However, our cash generation capability remains strong and we are committed to our capital return plan. Our capital return to shareholders in the June quarter will increase to 87.5% of our March quarter adjusted free cash flow as we continue on our path to return 100% of our adjusted free cash flow to shareholders by the March quarter of calendar year 2025. Reflecting on our fiscal year 2024 results, it was a roller coaster year with a positive start that was followed by a major inventory correction. As compared to fiscal year 2023, revenue declined 9.5% to $7.6 billion. Non-GAAP operating margin was resilient at 43.9% as we took the actions required to respond to the major inventory correction. Capital return to shareholders through a combination of dividends and share buybacks in fiscal 2024 was $1.89 billion, representing a 15.4% growth as compared to fiscal year 2023.
My thanks to our worldwide team for their support, hard work, and diligence as we navigate a difficult environment and focus on actions that we believe position us well to thrive in the long-term. Taking a look at our fiscal year 2024 net sales from a product line perspective, our mixed-signal microcontroller net sales were down 10.2% and represented 56% of Microchip’s overall revenue. Our analog net sales were down 15.2% and represented 26.4% of Microchip’s overall revenue. While we don’t normally break out our FPGA product line results, it is noteworthy that our fiscal year 2024 FPGA revenue exceeded $679 million and set another record. FPGA revenue grew over 22% as compared to fiscal 2023 and delivered operating margins of a north of corporate average.
We deliver market-leading mid-range FPGA solutions with best-in-class low power, reliability, and security, and are especially well-suited for the fast emerging opportunities around artificial intelligence at the edge. Our overall FPGA design win momentum is strong across multiple end markets. A few other product line notes of significance. Early in April, we closed our acquisition of Seoul Korea-based VSI, an ADAS and Digital Cockpit Connectivity Pioneer, to extend our Automotive Networking Market leadership. This acquisition adds Automotive SerDes Alliance Motion Link technology, otherwise known as ASA-ML, to Microchip’s broad Ethernet and PCIe automotive networking portfolio to enable next generation software defined vehicles. With the anticipated increase in the adoption of advanced camera-based driver assistance systems, in-cabin monitoring, safety and convenience features, and multi-screen digital cockpits for next-generation software-defined vehicles, there is a growing requirement for more highly asymmetric raw data and video links and higher bandwidths, which the ASA Motion Link Open Standard supports.
Also last month, we closed our acquisition of Neuronix AI Labs, whose innovative software technology enhances AI-enabled intelligent edge solutions and increases neural networking capabilities. This technology expands our capabilities for power-efficient AI-enabled edge solutions deployed on FPGAs. Neuronix AI Labs provides neural network sparsity optimization technology that enables the reduction in power, size, and calculation for tasks such as image classification, object detection, and semantic segmentation while maintaining high accuracy. Finally, in July, we expect to announce our entry into the 64-bit embedded microprocessor market with a suite of products, development tools, and other support requirements to address high-performance embedded processing applications, including AI-enabled edge solutions.

▸ **Exercise data**
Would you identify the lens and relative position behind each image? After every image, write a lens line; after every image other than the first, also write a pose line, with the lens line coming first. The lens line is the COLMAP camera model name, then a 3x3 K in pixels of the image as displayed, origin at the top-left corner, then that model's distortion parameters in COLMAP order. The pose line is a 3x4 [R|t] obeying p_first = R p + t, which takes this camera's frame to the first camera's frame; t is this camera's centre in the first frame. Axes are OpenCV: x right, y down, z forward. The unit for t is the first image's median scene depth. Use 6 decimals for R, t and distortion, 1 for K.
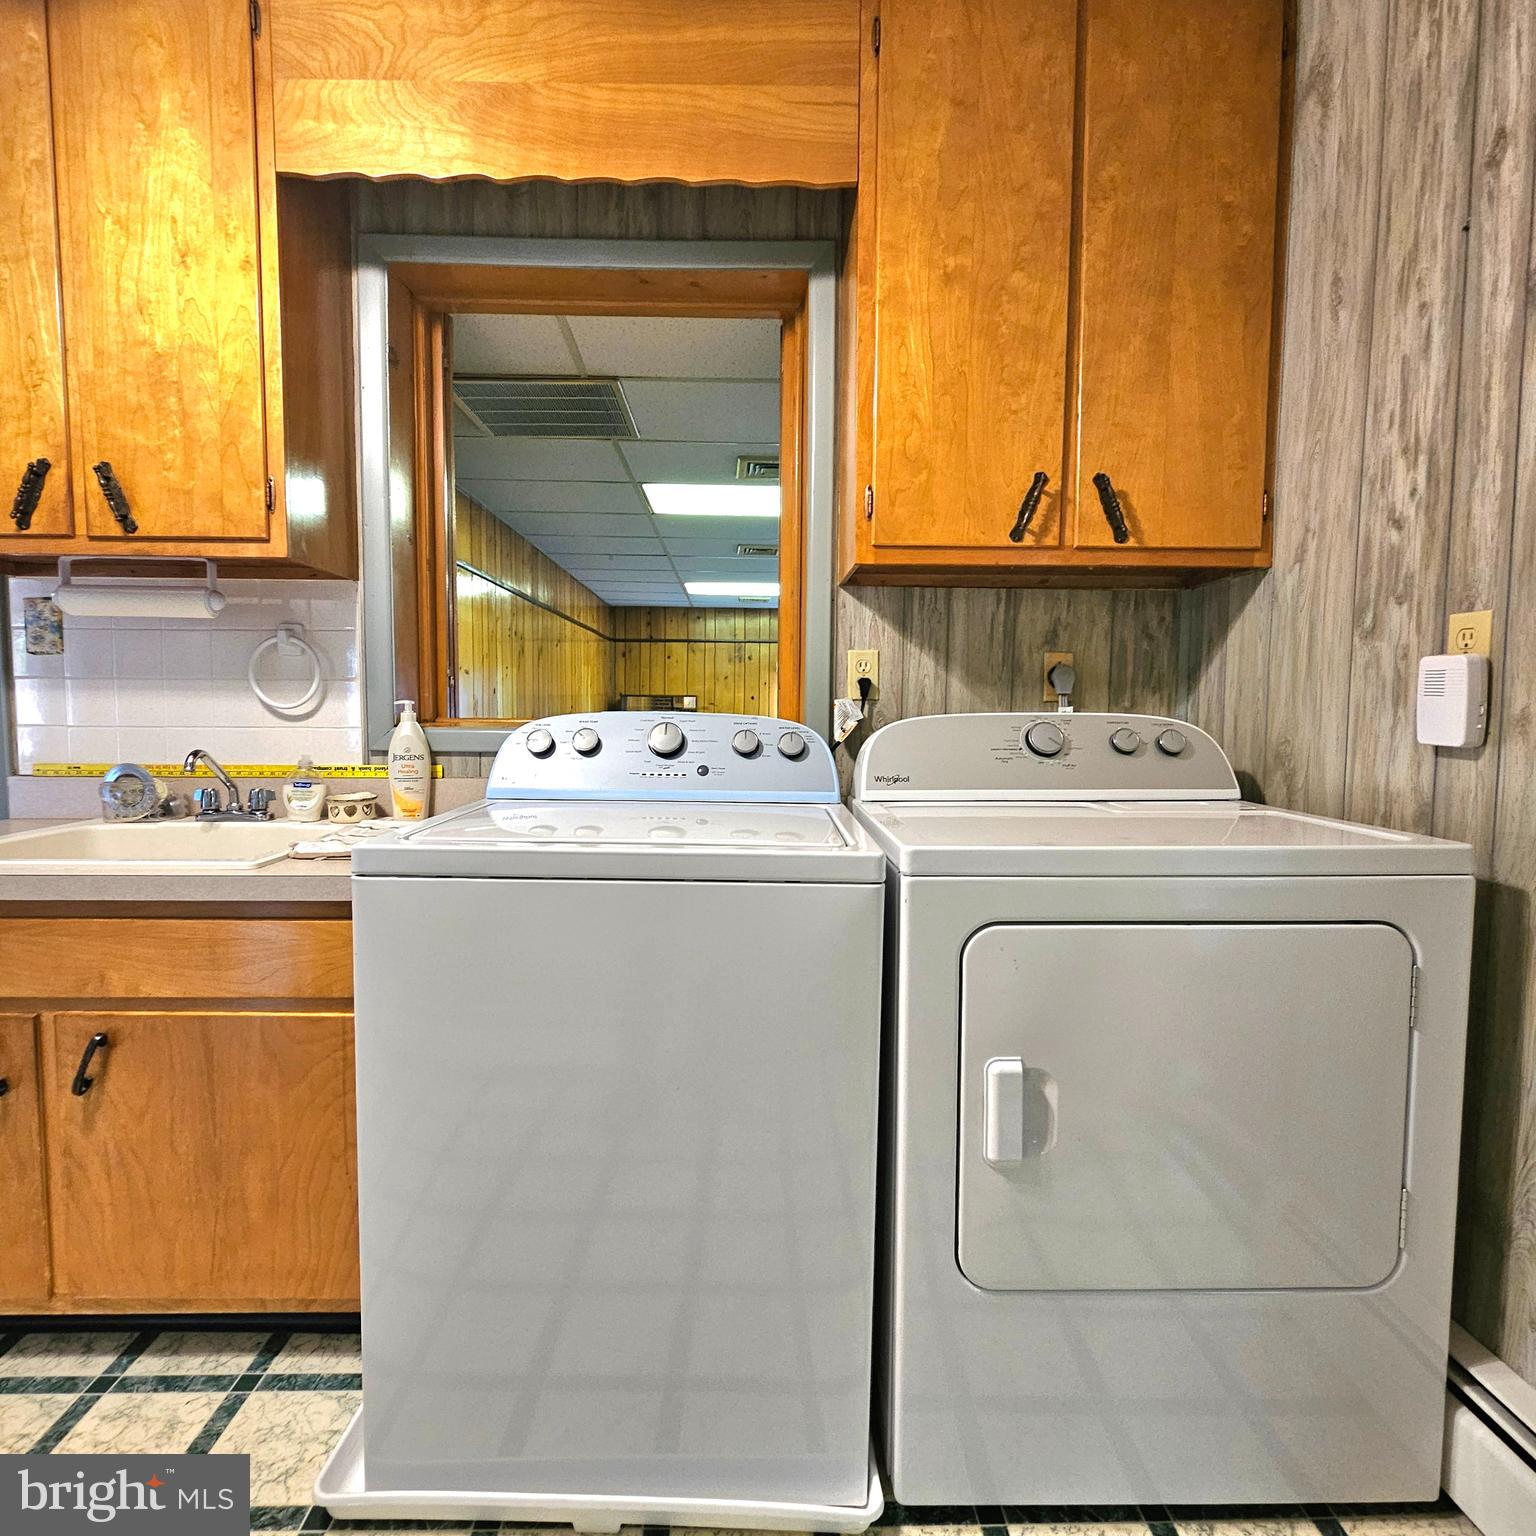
lens RADIAL K [[834.2, 0, 768.3], [0, 834.2, 762.9], [0, 0, 1]] dist [-0.008515, 0.004884]
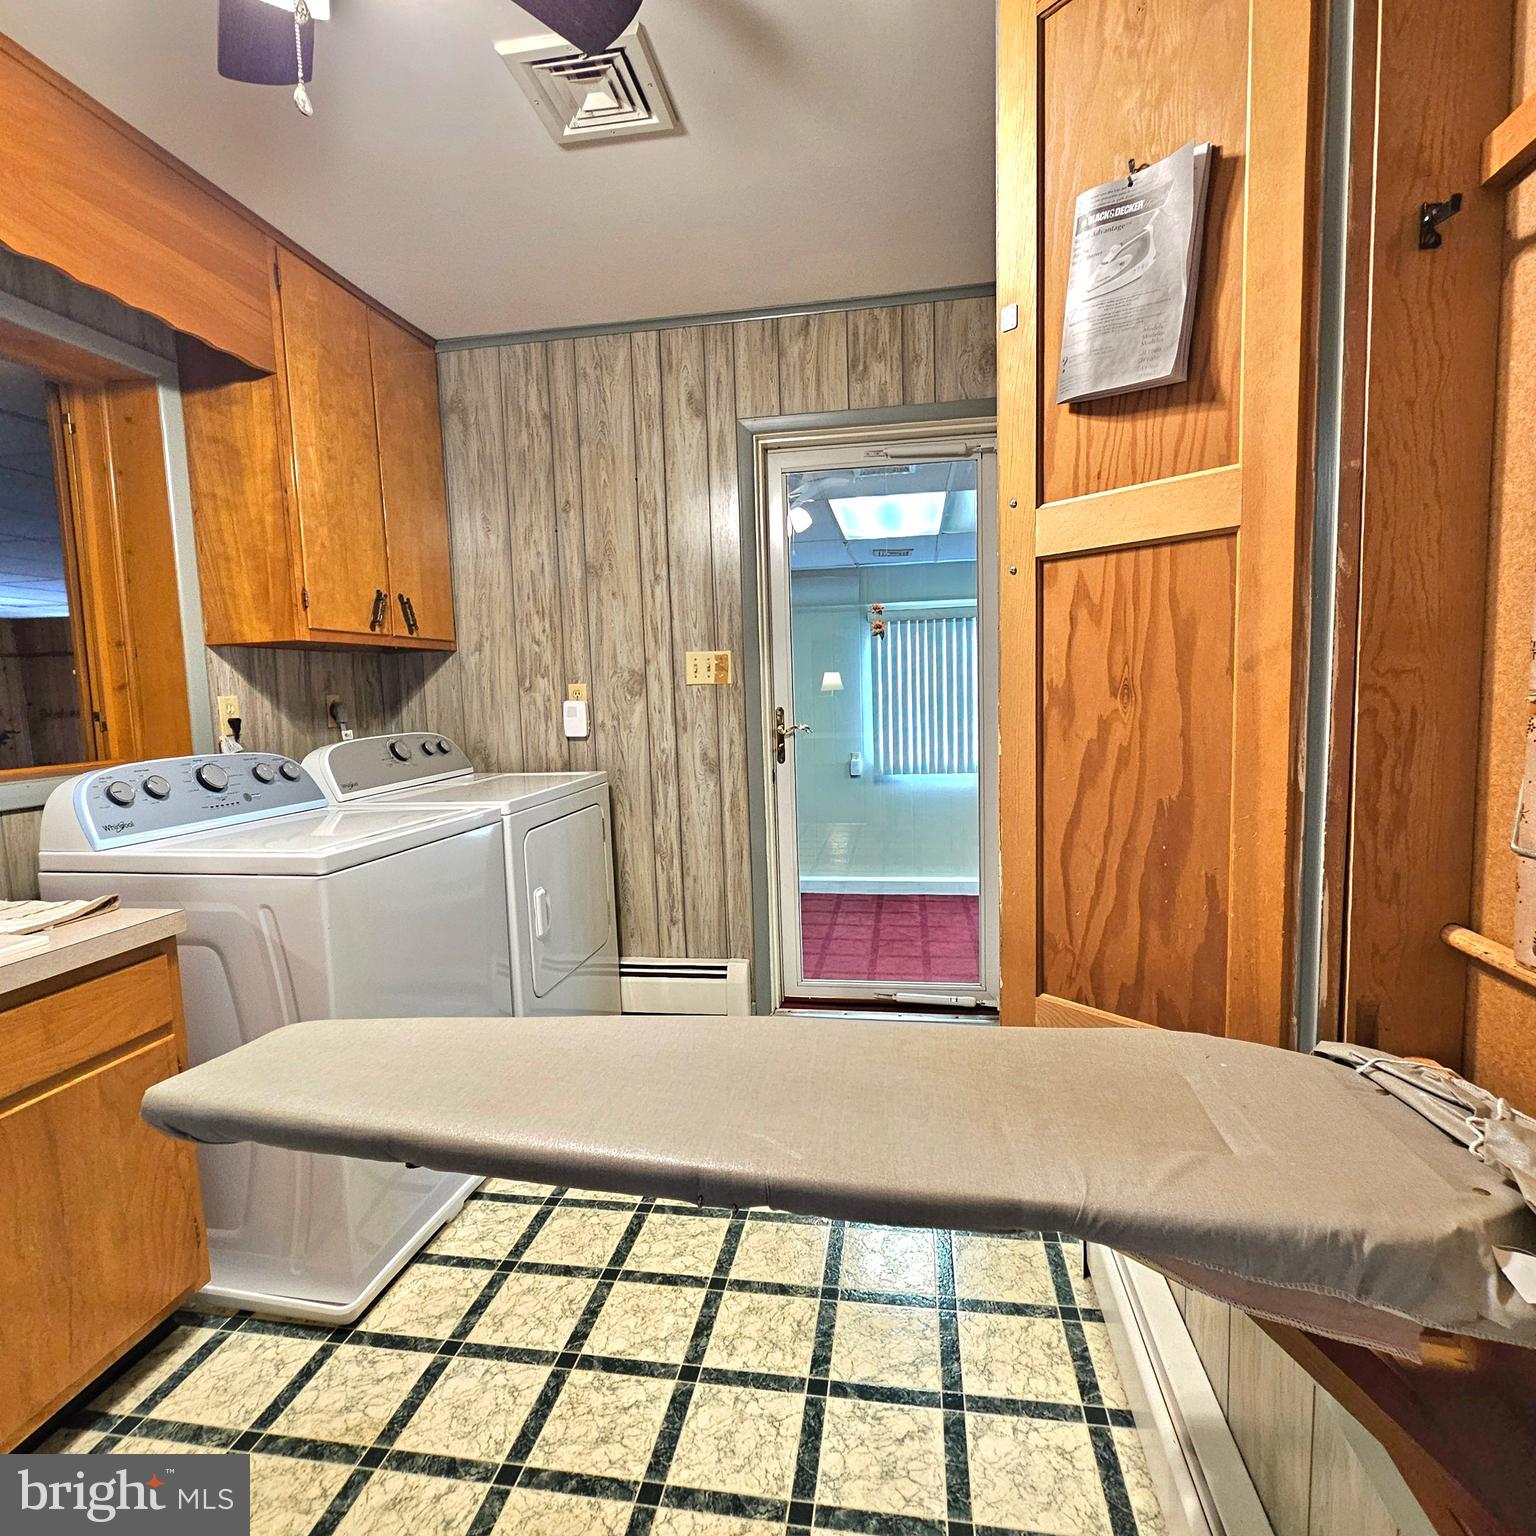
lens RADIAL K [[834.2, 0, 770.3], [0, 834.2, 769.1], [0, 0, 1]] dist [-0.008515, 0.004884]
pose [[0.188637, -0.108919, 0.975988, -1.244939], [0.098173, 0.990944, 0.091614, -0.077007], [-0.977128, 0.078534, 0.197622, -0.058099]]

▸ **Problems to solve**
**a)** Please answer these from the Microchip fiscal 2024 passage, one line each:
(i) What revenue did Microchip report for fiscal year 2024?
(ii) What percentage of Microchip's overall revenue came from mixed-signal microcontroller net sales?
(iii) In which city is the acquired company VSI based?
**b)** Extend the Microchip fiscal 2024 passage by carrying on after its final sentence.

▸ **Answers**
**a)**
(i) $7.6 billion
(ii) 56%
(iii) Seoul, Korea

**b)**
This will extend our strong 32-bit embedded microprocessor portfolio to higher performance and increased capabilities, while preserving Microchip’s historically strong ecosystem of leading development tools to make adoption easy for embedded system design engineers. Microchip is the only company to offer the widest embedded control and processing platform from 8-bit to 64-bit, as well as FPGAs, with a common development tool ecosystem that’s empowering customers to innovate and reuse their work across a wide spectrum of markets and applications. Now for some color on the March quarter and the general business environment. All regions of the world and most of our end-markets, with the exception of aerospace and defense and the artificial intelligence subset of data centers were weak.
We believe that our product shipments were significantly lower than the end-market consumption of our products as our distribution channels drained inventory during the quarter. Our broad base of customers continued to lower their inventory and adjust their business plans in the midst of a weak macro environment and an uncertain outlook. With no major supply constraints, coupled with very short lead times and a weak macro environment, we believe that as inventory destocking, as well as reduction in target inventory levels that is underway at multiple levels, that our direct customers and distributors buy from us, our indirect customers who buy through our distributors, and in some cases our customers’ customers. We are however, also seeing early signs of green shoots in our business.
First, the level of requests to cancellations and push-outs has started to subside. Second, our bookings have started to pick up, albeit from low levels. February bookings were the highest in eight months. March bookings were the highest in all of fiscal 2024, and April bookings were higher than March. Third, the new bookings are aging over a shorter period of time. And fourth, the number of expedites and shipment pull-in requests are growing. Collectively, these green shoots, we believe, are pointing to the formation of a bottom. Our average lead times continue to be eight weeks or less. During a period of business uncertainty, we believe short lead times are the best way to help customers navigate the environment successfully and improve the quality of backlog placed with us.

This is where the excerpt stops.